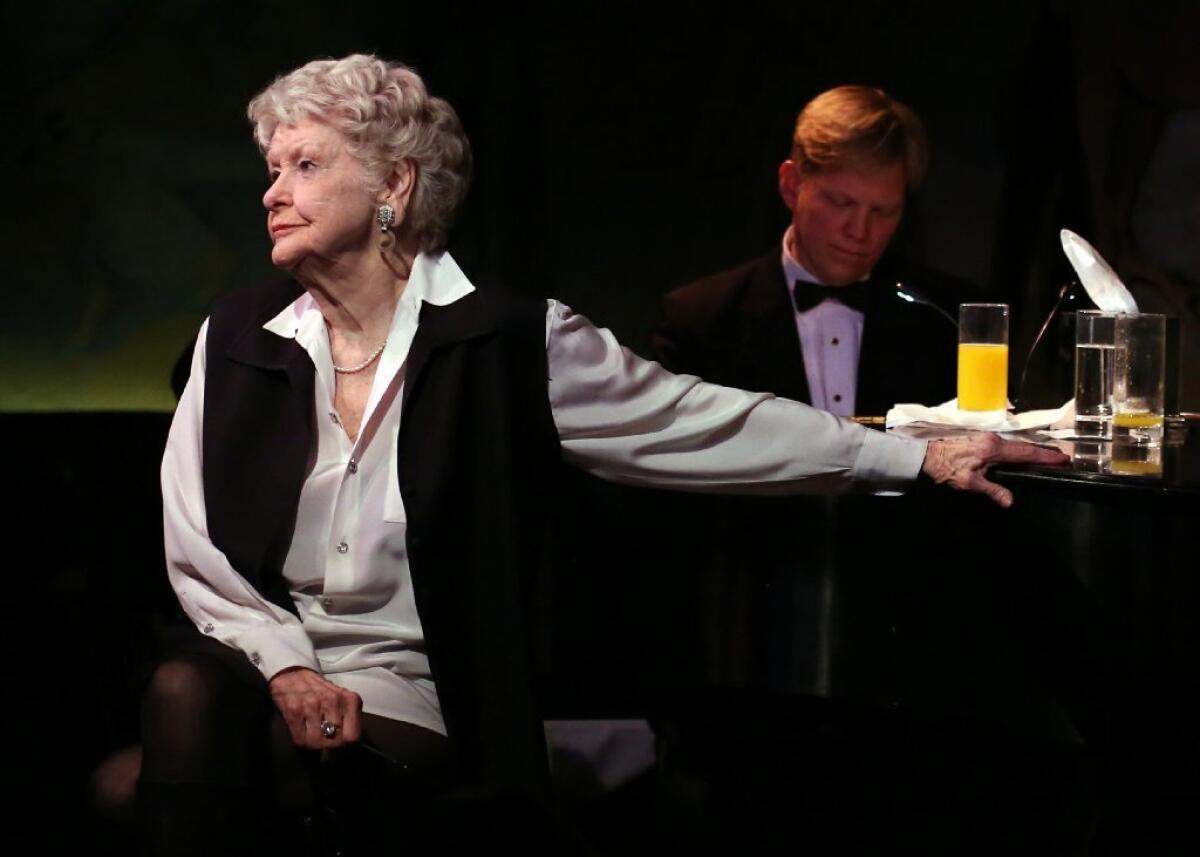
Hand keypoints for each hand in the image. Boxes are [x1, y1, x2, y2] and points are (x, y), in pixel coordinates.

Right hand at [268, 667, 362, 748]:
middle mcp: (332, 701)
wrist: (294, 674)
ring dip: (313, 743)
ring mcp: (312, 706)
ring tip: (312, 735)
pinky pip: (299, 739)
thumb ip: (349, 717)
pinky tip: (301, 731)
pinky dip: (300, 739)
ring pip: (316, 742)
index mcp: (349, 699)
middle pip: (334, 742)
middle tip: (324, 739)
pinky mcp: (293, 711)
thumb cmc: (321, 691)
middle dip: (329, 744)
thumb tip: (349, 744)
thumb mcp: (343, 698)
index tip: (339, 741)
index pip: (353, 736)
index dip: (346, 743)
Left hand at [921, 433, 1067, 507]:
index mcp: (993, 448)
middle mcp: (993, 439)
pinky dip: (1018, 449)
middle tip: (1061, 458)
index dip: (1045, 456)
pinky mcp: (981, 438)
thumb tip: (1010, 501)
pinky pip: (1006, 443)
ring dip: (1031, 450)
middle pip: (1024, 446)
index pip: (1026, 452)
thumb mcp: (969, 483)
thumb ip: (992, 490)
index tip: (1063, 458)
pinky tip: (1022, 456)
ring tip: (1047, 458)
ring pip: (1015, 444)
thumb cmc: (946, 468)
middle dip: (1043, 452)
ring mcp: (987, 437)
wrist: (925, 454)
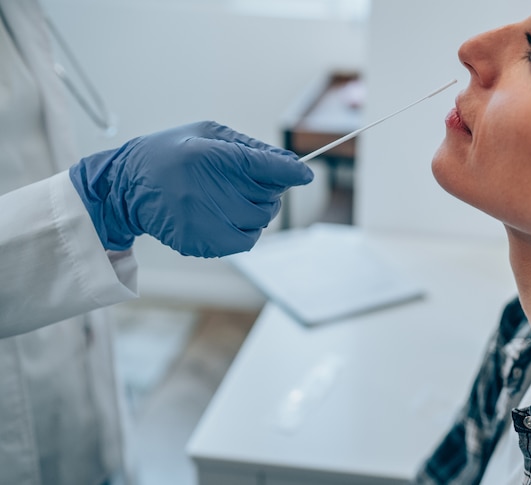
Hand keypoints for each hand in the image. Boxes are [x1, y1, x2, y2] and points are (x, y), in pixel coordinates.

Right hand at [69, 121, 312, 257]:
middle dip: (270, 190)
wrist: (126, 186)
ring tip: (235, 198)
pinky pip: (245, 241)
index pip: (267, 167)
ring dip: (258, 210)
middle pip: (269, 198)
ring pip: (260, 221)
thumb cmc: (171, 153)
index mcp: (210, 156)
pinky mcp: (201, 243)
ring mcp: (204, 220)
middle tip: (253, 182)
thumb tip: (291, 164)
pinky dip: (246, 229)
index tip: (304, 174)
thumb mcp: (207, 134)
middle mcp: (208, 190)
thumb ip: (251, 148)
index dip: (292, 171)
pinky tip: (227, 215)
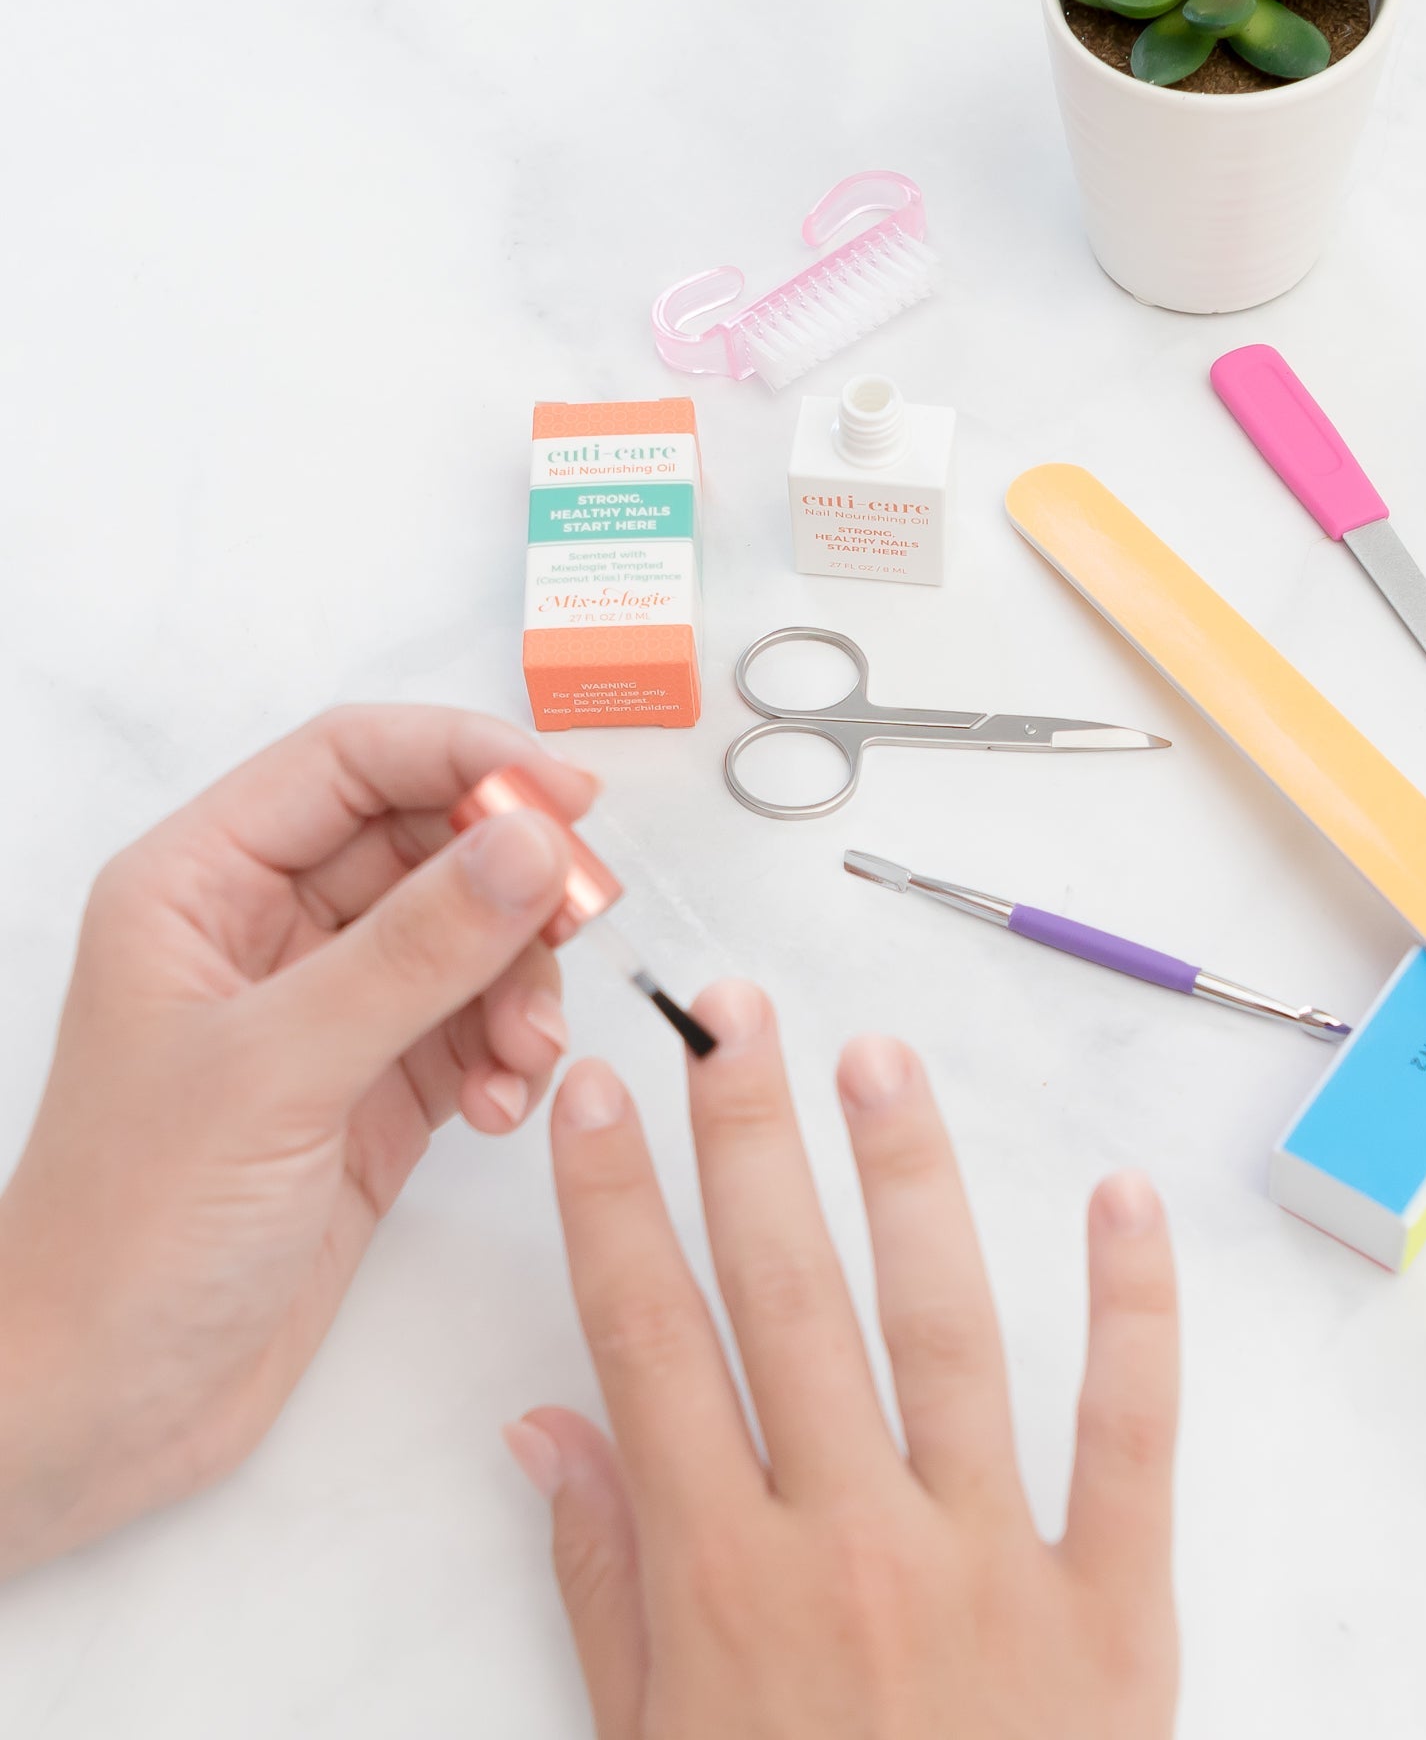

◆ ◆ ◆ ◆

_GOAL OF THE EXERCISE:_ Once you find the line containing "pinky mcp: (981, 438)", transcribe it and each line after it to the end of the records exactly, and leave out the pictures.

_REPLY:_
pinky mcp: (981, 438)
thumb tip: (1010, 501)
pinky pip: (1006, 443)
ring dip: (1031, 450)
middle pip: (1024, 446)
index pip: (1026, 452)
thumb mcp: (969, 483)
thumb ip: (992, 490)
index tip: (1063, 458)
pinky tip: (1022, 456)
ring tip: (1047, 458)
ring pip: (1015, 444)
thumb cmc: (946, 468)
middle dip: (1043, 452)
ring mcp: (987, 437)
wrist: (925, 454)
Hand keypoints for each hand in the image. Boxes are [x1, y1, x2, y2] and points are (x, y), in pixel coordinates.

Right hand at [69, 121, 312, 257]:
middle dip: (270, 190)
wrist: (126, 186)
ring tip: (235, 198)
pinky pip: (245, 241)
index pip: (267, 167)
ring dip: (258, 210)
middle pip: (269, 198)
ring pip: (260, 221)
thumb cmc: (171, 153)
index mcp: (210, 156)
pinky mcp: (201, 243)
ring mcp: (204, 220)
middle tip: (253, 182)
thumb tip: (291, 164)
pinky dip: (246, 229)
index tip: (304, 174)
thumb mcp: (207, 134)
middle mcp: (208, 190)
thumb ip: (251, 148)
index dip: (292, 171)
pinky tip: (227, 215)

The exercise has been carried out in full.